Many contractors would like to make a name for themselves by installing custom floors. Custom parquets, intricate borders and inlays all can add upscale elements to a room. But some of the most striking wood floors—and most expensive-looking—are those that combine wood with mixed media, such as stone,tile or metal. One easy way to start a foray into mixed mediais to install a stone medallion. As you'll see, the steps are similar to the simple steps for installing a wood medallion.
Necessary tools and supplies:
- medallion and template
- chalk line
- pencil or pen
- safety goggles
- ear plugs or ear muffs
- router and bit
- stud finder
- vacuum
- hammer and/or crowbar
- clear tape
- adhesive and trowel
- blue tape
- razor knife
- silicone/latex grout
Step 1:
First, choose where you would like to place your medallion for the best aesthetics, and have the customer approve the placement. Here, I'm snapping lines to place my template so the medallion is centered within this unfinished maple field surrounded by an ipé border.
Step 2:
Because this template is square, placing it in the center of our snapped lines is an easy task.
Step 3:
With the template in place, I use a pencil or pen to mark the circumference of the medallion.
Step 4:
Then, I move the template and use a stud finder to find spots where the router may hit fasteners, and I mark those spots. When I go over them with the router, I'll move slowly to grind off the top of the fastener and then use a nail set to punch the fastener down, out of the way.
Step 5:
Now, I nail the template securely to the floor, trying to place the nails so they'll be between two boards, making the small holes easy to disguise.
Step 6:
Now I need my router and a router bit designed specifically for this purpose. The bit may be provided with the inlay, but if not, you can find them at your local wood flooring distributor.

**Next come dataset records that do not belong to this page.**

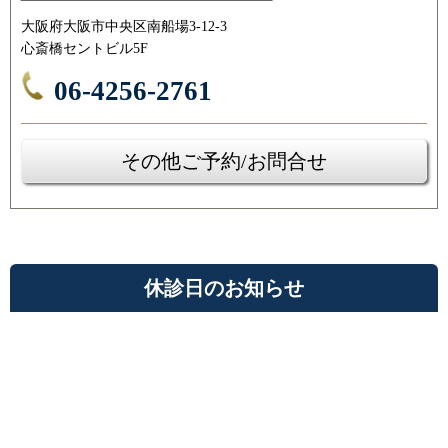
大阪府大阪市中央区南船場3-12-3
心斎橋セントビル5F
06-4256-2761
その他ご予約/お問合せ
休診日のお知らせ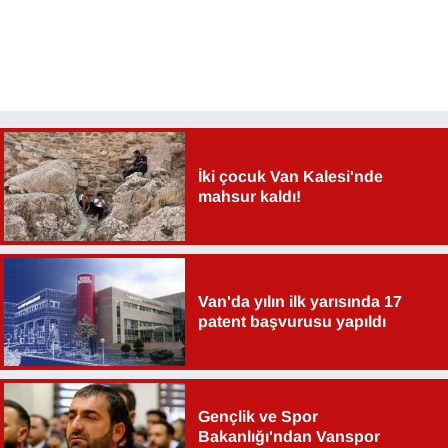
İki çocuk Van Kalesi'nde
mahsur kaldı!
Van'da yılın ilk yarısında 17
patent başvurusu yapıldı
Gençlik ve Spor
Bakanlığı'ndan Vanspor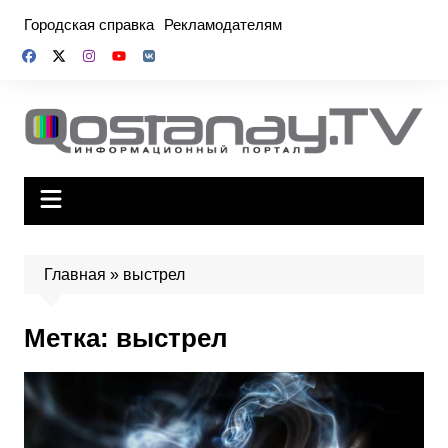
Перейти
Городская справка
Рекламодателям
к
содержимому
Главная
»
выстрел
Метка:
выстрел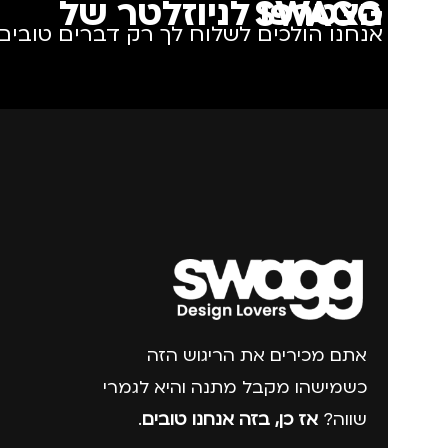
הצטרפו לניוזלטר של SWAGG
אנחנו הולכים לשלוח לך רק דברים טובים.
אתם מכירים את הריגוש הזה
כשמישהו מקבל מתנה והיא לגמרי
שווה?
אז כן, בזה אנחנו טובים
.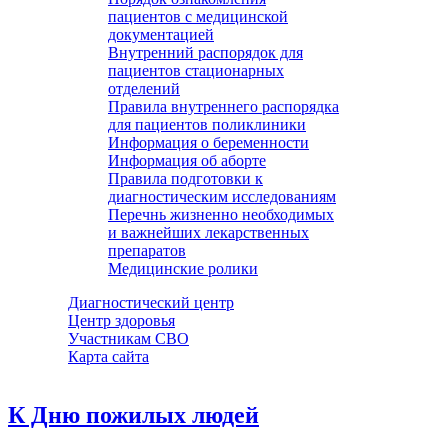
пациентов с медицинской
документацией
Внутренний распорядок для
пациентов стационарных
отделений
Правила внутреннего распорядка
для пациентов поликлиники
Информация о беременности
Информация об аборте
Правила подготовки к
диагностическим исследованиям
Перечнь жизненно необходимых
и важнейших лекарственных
препаратов
Медицинские ролики
Диагностический центр
Центр здоровья
Участникам СВО
Карта сайта
К Дню пожилых людей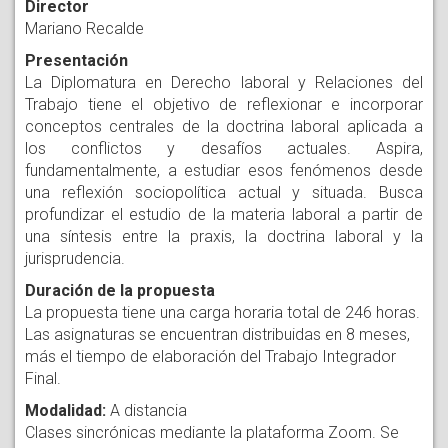
Director
Mariano Recalde
Presentación
La Diplomatura en Derecho laboral y Relaciones del
Trabajo tiene el objetivo de reflexionar e incorporar
conceptos centrales de la doctrina laboral aplicada a
los conflictos y desafíos actuales. Aspira,
fundamentalmente, a estudiar esos fenómenos desde
una reflexión sociopolítica actual y situada. Busca
profundizar el estudio de la materia laboral a partir de
una síntesis entre la praxis, la doctrina laboral y la
jurisprudencia.
Duración de la propuesta
La propuesta tiene una carga horaria total de 246 horas.
Las asignaturas se encuentran distribuidas en 8 meses,
más el tiempo de elaboración del Trabajo Integrador
Final.
Modalidad:
A distancia
Clases sincrónicas mediante la plataforma Zoom. Se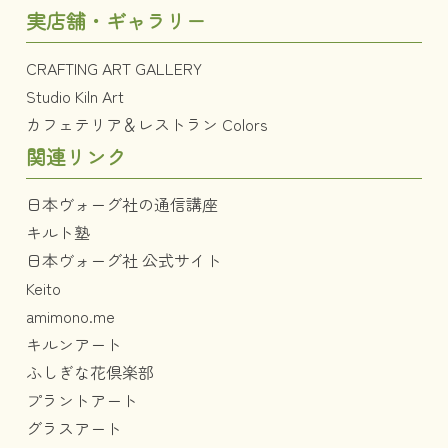
実店舗・ギャラリー
CRAFTING ART GALLERY
Studio Kiln Art
カフェテリア＆レストラン Colors
関連リンク
日本ヴォーグ社の通信講座
キルト塾
日本ヴォーグ社 公式サイト
Keito
amimono.me
キルンアート
ふしぎな花倶楽部
プラントアート
グラスアート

For the first pass, I set the depth of the bit so it will cut only 1/4 inch into this 3/4 inch floor.
Step 7:
I use the router going in a clockwise direction against the template with the router set to cut 1/4 inch.
Step 8:
Before making my next pass, I vacuum the area thoroughly.
Step 9:
After two more passes with the router, going down a 1/4 inch deeper with each pass, the wood in the middle can be removed. Then, I remove the moisture barrier and carefully check the subfloor for any protruding fasteners, setting any I find.
Step 10:
I also check the subfloor for evenness, and use my hand-scraper to bring down any high spots I find.
Step 11:
With the subfloor prepared, I put the moisture barrier back in place and put the medallion in upside down. Then, I sand the floor just as I would any wood floor. I'll remove the moisture barrier later, but for now it will hold the medallion up to the same thickness as the adhesive will later, so it helps ensure my final fit will be at the correct height. After sanding, the floor can be finished.
Step 12:
With the floor sanded and finished, the medallion can be removed. Here, I've applied clear packing tape to the medallion so my suction cup will grab the medallion and lift it out. If I didn't have the suction cup, I could also carefully drill a short screw into the plywood backer board (which is 3/8 inch thick) to help lift the medallion out.
Step 13:
Next, I dry-fit the medallion right-side up. Before dropping it in, I used that clear packing tape, this time putting it under the medallion with extra sticking out on each side.
Step 14:
The fit looks fine, so I use the packing tape to lift the medallion back out.
Step 15:
Now I'm ready to spread the adhesive—I'm using a one-part, moisture-cure urethane adhesive with a trowel that has the recommended notch pattern for my adhesive.
Step 16:
As I set the medallion in, I'm careful that the points in the pattern align exactly where the customer wants them.
Step 17:
This medallion is mounted on the wood backer board such that there is a gap between the wood floor and the stone,leaving room at the edge for the flexible silicone/latex grout I'll be using. To protect the wood and the stone, I put a layer of blue tape covering the area where the wood floor meets the medallion, then cut the tape away from the gap. In any installation involving stone and wood, the two materials should never butt up tightly against each other—expansion in the wood can easily crack the stone.
Step 18:
Regular grout would not have the flexibility required to allow for expansion in this floor, so I'm using a silicone/latex grout formulated to match the color of the medallion's sanded grout and have enough give for expansion and contraction. After I squeeze it out, I push it in with my finger to make sure it's down in the gap.
Step 19:
Next, I carefully pull up the tape and inspect to make sure no silicone/latex grout has gotten on our wood floor or the medallion.
Step 20:
With the grout in place and the tape removed, our stone medallion is now as how-stopping focal point of this floor.